Si l’écosystème startups français et israélien sont très différents, les deux pays se nourrissent mutuellement. Décryptage par Daniel Bessis, représentant de Paris Région en Israël.

[Axis Paris] "Pour les startups françaises, Israël est une bonne plateforme de test ou de pilote"

Entretien avec Daniel Bessis, Chief Representative en Israël pour Paris Région, lors de l’événement Axis Paris 2014, dont L’Atelier est partenaire, qui réunissait investisseurs internationaux et startups françaises.

L’Atelier : En quoi consiste votre rôle en Israël avec l’agence Paris Région ?

Daniel Bessis : L’antenne de Paris Région en Israël permet de donner une visibilité à l’écosystème d’innovation en France et de favoriser les partenariats technologiques entre les entreprises israéliennes et françaises. Nous assurons également l’accompagnement des entreprises israéliennes qui souhaitent s’implanter en France. Notre mission est de rapprocher les écosystèmes d’innovation des deux pays.

Qu’est-ce qui attire les entreprises israéliennes en France ? Et inversement ?

En Israël, les petites entreprises du niveau startup se développent mais ont besoin de s'exporter à l'international. Il y a très peu de moyennes entreprises et les structures de plus de 100 employés sont très rares. Elles viennent donc chercher en France des marchés, ou des partenariats technologiques. Beaucoup cherchent également des distributeurs ou des intégrateurs pour faire avancer leur business.

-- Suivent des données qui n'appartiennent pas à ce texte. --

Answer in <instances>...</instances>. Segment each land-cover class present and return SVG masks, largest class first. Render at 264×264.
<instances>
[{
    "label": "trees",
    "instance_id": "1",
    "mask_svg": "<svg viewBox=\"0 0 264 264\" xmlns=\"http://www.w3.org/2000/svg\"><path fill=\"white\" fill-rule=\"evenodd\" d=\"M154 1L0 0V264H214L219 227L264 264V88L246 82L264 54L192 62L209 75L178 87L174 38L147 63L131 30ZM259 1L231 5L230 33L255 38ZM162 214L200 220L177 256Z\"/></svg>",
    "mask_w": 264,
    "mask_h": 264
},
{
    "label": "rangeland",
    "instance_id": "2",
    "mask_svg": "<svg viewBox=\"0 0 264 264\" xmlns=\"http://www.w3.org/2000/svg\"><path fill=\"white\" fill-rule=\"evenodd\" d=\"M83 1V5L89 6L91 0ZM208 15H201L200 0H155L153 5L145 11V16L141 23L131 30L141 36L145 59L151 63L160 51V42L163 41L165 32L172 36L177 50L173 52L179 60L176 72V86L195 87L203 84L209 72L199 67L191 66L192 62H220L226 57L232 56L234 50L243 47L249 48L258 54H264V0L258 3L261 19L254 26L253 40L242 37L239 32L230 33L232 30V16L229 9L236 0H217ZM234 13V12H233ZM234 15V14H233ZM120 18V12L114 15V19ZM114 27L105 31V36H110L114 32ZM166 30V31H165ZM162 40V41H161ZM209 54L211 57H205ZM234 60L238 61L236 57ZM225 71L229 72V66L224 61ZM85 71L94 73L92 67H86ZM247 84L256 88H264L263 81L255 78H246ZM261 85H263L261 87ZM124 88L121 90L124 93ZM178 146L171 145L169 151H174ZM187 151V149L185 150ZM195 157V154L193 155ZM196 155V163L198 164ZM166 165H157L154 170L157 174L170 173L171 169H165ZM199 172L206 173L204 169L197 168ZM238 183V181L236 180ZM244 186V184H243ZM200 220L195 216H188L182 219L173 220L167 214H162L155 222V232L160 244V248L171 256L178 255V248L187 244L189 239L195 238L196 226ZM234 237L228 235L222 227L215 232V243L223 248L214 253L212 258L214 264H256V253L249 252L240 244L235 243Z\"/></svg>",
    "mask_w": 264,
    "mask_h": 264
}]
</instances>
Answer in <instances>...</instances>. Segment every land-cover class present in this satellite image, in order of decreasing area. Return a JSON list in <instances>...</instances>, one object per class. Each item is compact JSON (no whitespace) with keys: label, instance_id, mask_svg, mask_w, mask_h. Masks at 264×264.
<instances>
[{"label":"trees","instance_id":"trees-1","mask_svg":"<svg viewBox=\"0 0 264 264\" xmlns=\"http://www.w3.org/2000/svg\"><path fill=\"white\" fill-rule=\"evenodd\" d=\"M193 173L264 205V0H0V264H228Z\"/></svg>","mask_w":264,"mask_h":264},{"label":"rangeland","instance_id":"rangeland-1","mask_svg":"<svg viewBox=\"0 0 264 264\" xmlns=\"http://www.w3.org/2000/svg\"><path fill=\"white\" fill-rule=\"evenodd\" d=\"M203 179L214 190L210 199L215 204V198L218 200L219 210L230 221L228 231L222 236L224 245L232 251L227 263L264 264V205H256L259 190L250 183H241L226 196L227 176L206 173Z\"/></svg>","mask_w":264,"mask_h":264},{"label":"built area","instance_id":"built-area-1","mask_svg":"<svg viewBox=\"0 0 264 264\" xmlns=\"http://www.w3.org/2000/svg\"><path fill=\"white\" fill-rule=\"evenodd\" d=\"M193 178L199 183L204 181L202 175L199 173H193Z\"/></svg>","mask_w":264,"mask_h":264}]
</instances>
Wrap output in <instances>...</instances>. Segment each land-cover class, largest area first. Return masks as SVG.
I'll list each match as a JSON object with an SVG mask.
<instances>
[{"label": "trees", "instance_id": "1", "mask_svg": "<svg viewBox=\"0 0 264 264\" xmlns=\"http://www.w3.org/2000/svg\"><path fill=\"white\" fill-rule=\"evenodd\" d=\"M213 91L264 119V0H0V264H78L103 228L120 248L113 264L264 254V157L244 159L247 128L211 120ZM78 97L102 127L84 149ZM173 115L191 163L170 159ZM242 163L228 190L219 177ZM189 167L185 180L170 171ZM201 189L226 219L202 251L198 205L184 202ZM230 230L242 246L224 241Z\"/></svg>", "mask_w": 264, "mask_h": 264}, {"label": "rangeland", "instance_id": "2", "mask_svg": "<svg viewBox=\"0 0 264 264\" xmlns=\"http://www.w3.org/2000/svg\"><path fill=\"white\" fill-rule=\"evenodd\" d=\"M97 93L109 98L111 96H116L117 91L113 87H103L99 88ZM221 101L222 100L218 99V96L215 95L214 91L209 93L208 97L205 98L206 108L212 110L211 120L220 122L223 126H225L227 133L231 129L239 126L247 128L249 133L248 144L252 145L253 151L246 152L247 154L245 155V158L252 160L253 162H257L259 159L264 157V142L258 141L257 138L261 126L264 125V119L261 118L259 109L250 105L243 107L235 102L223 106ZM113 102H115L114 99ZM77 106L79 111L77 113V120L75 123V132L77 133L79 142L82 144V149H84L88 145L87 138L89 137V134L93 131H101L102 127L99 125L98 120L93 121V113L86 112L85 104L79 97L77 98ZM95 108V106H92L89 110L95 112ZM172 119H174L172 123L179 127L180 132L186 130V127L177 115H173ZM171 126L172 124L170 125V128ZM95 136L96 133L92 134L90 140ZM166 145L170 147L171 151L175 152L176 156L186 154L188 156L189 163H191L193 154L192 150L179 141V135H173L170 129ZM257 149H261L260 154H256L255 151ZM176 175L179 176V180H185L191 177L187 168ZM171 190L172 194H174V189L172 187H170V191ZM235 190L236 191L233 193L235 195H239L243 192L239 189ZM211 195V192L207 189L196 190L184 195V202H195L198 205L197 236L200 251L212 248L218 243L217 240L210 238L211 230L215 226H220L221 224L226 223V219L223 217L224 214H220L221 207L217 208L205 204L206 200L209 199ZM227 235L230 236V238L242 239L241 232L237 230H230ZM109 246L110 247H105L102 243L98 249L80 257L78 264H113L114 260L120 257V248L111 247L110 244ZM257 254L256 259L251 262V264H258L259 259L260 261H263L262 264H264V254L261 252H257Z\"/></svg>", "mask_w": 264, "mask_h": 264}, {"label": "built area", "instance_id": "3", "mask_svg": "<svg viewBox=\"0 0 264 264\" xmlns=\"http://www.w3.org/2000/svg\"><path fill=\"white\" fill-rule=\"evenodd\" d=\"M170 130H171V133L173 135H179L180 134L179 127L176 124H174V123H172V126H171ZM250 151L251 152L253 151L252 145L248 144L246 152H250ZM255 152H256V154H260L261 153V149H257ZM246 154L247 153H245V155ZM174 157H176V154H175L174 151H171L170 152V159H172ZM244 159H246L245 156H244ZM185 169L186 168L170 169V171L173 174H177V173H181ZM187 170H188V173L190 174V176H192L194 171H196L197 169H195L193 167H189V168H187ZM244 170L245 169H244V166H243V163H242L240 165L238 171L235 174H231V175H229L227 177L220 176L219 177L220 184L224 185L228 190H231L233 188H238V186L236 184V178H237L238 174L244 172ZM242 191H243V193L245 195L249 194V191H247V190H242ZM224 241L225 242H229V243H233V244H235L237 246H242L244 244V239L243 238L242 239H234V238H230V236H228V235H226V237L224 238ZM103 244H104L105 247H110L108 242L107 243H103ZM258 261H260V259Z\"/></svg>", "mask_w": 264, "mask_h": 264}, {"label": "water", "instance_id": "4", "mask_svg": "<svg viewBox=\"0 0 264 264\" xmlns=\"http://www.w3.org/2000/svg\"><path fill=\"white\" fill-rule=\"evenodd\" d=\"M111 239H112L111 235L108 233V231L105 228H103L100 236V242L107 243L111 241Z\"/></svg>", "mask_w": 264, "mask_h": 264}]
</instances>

Jusqu'à une date récente, les grands groupes francais ne s'implantaient pas en Israël, mais la vitalité de l’innovation fait que ceci est en train de changer. Les startups sont attirées par le pays, mais celui-ci ne constitue pas un marché et la concurrence y est rude. Les Israéliens sont très friands d’innovation. Ils aiment bien essayer les nouveaux produits, ce qui en fait une bonne plateforme de test ou de pilote. Les secteurs porteurs ne sont pas orientés "techno" mais plutôt vers des segments particuliers comme le bien-être ou le sport.

Qu’est-ce qui pousse les investisseurs israéliens ou internationaux à investir en France ?

Ce qu’il faut retenir est que globalement, les investisseurs aiment bien investir dans des entreprises avec lesquelles ils ont une proximité géographique. Néanmoins, cette règle est entachée d’exceptions. La France peut en faire partie. En effet, l’excellence des ingénieurs français, leur créativité et leur sérieux commencent à être reconnus sur le plan international. Avoir des évènements comme l’Axis Paris est très intéressant car cela permet de rassembler à la fois des investisseurs internationaux et français.

Mais comparés aux autres écosystèmes, quels sont les points faibles et points fort de celui français?

Reconnaissons qu’il y a plus d’argent à investir dans les pays anglo-saxons qu’en France. Il y a plus de capital disponible pour prendre des risques ou pour aller vers les startups dans ces pays. En Israël, la culture business y est similaire. En France, il est certain que les codes business sont différents et les étrangers ne le comprennent pas toujours très bien. Un exemple est qu’en France, plus on est décideurs, moins on est accessibles. Et c’est une idée qui échappe complètement aux Israéliens.

En France, les gens ont tendance à parler d’abord des choses qui ne vont pas alors qu’il y a tout de même des succès comme par exemple l’introduction en bourse de Criteo. Parmi les points forts, il y a l’excellence de la formation qui permet de mettre sur le marché des ingénieurs de haut niveau, des créatifs talentueux et des businessmen rigoureux, la puissance des grands groupes aux savoir-faire reconnus et la vitalité des écosystèmes. Il y a certes moins d’argent en France pour les startups mais le marché français se développe vraiment.